So under the new scheme: The bottom 30-40% don't pay anything under either scheme. The next 30-40% or so pay less than now both in total and per year. The top 30% (by income) pay more in total (though still less in the early years). The ones who have to repay the greatest additional amount under the new scheme compared with the old are the top 10-20%4.

Very approximately, therefore, the protests are about trying to persuade a right-wing mostly-Conservative government that it should charge the rich less and the middle more for their education. Even more strangely, the government is refusing: tax rich graduates instead, they say.

Footnotes

1 I pinned personal salary growth in the simulator to equal the average earnings growth (both at RPI+1 or RPI, it makes little difference) to mimic having a fixed real salary over the whole time period. That's not realistic, but it allows a comparison with median wages.

2 Now, graduate salaries are generally higher than non-graduate salaries, and there's nothing like a bit of self-interest, but even then it's mainly benefiting the richer graduates. It's very tricky to assess by how much and there are several conflicting sources (and the premium varies by degree, too) - but it probably works out, on average, at only around £3-4k additional gross earnings a year. Even the median graduate is therefore unlikely to be earning much more than £29k in real terms.

3 And this is also assuming continuous employment for the full 30 years after graduation. Take time off to raise children, or become unemployed for more than a couple of months, or become ill and spend a year off work on long-term sick leave, etc. etc. and the likelihood of repaying more than £24k falls further.

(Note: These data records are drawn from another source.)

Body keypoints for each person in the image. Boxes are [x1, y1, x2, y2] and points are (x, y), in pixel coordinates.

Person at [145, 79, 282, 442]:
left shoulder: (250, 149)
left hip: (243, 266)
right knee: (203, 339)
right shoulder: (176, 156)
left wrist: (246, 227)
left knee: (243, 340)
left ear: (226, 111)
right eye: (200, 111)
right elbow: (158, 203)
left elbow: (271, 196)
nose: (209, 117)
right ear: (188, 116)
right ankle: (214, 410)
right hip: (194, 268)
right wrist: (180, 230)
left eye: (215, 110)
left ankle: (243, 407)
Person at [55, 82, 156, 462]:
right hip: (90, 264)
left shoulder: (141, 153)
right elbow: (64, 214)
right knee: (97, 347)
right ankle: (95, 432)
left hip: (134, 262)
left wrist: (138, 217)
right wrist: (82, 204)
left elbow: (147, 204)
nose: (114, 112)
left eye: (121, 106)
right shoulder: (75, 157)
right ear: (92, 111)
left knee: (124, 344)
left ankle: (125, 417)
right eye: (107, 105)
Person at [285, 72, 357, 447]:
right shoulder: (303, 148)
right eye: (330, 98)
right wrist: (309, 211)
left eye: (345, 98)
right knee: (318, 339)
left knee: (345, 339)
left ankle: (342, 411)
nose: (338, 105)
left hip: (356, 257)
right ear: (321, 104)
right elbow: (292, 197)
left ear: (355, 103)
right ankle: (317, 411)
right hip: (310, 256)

4 Above a very high threshold - in to the top 5% or so - total repayments start falling again because their earnings clear the loan before the higher interest rates only charged on higher earners have much effect. But they'll still even in the absolute best/worst unrealistic case (walk straight out of university into a £400k corporate directorship) repay almost twice as much under the new scheme as they would under the old scheme. And someone with that sort of immediate earnings potential probably has sufficient family wealth and connections that the cost of university is largely irrelevant anyway.